As a result, the farmer-run research funding agency’s $9 million endowment fund will be getting an unexpected cash infusion of more than $4.4 million, an increase of nearly 50 percent.
“All I can say is that is really a lot of money,” said foundation chair Keith Degenhardt of Hughenden, Alta. “This really does astound me.”
The endowment fund’s annual investment earnings are used to finance a wide range of research. In recent years that has worked out to about $400,000 to $600,000 a year, enough to fund five or six projects.
The endowment fund is separate from the wheat and barley checkoff, also administered by the WGRF.
“In the long term this will be good news for farmers, who will benefit directly from the additional research,” said Degenhardt.
This marks the third time one railway or another has exceeded the cap since it was introduced in 2000 and the first time both have done so in the same year.
Previously, CPR exceeded it by $320,000 in 2003-04, and CN by $119,000 in 2004-05.
CPR spokesperson Ed Greenberg said that given the complexity and difficulty of trying to forecast grain movement and markets, the railways have done well in living within the revenue cap, determined annually by the CTA.
“When you take everything into account, a 0.3 percent variance on an overall allowance of $395 million is very small,” he said.
Over the life of the revenue cap, CPR is a net $16.8 million below its allowable limit, he said.
Greenberg added CPR is reviewing the basis for the CTA’s decision and could challenge it in the Federal Court of Appeal.

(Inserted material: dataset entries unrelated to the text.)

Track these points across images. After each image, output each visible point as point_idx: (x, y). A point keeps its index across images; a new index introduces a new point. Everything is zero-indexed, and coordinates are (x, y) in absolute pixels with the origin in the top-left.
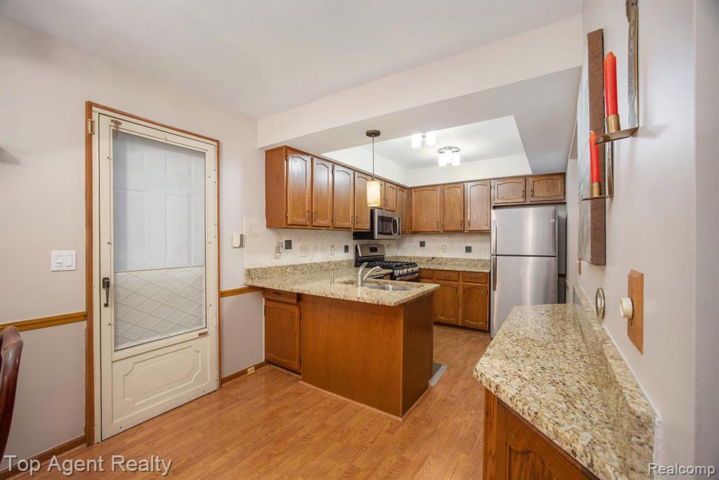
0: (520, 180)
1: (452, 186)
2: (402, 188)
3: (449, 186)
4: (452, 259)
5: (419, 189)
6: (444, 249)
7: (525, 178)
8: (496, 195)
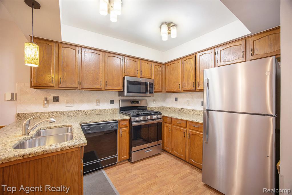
0: (240, 42)
1: (188, 58)
2: (160, 64)
3: (186, 59)
4: (193, 110)
5: (170, 64)
6: (188, 103)
7: (245, 39)
8: (219, 59)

The railways have 30 days in which to launch an appeal. If that doesn’t happen, the railways are required to make payment to the WGRF within 30 days.
CN officials could not be reached for comment by the deadline for this story.
Jim Riegle of the CTA’s costing division said one reason the railways exceeded their caps was a series of decisions made by the agency on the issue of what exactly comprises railway revenue.
The most contentious issue involved changes in CN’s rules for collecting demurrage fees from grain shippers at terminal positions.
The agency determined that even though income from reasonable demurrage is not considered to be revenue in calculating the cap, CN’s changes were unreasonable, could not be considered as demurrage and so counted against the cap.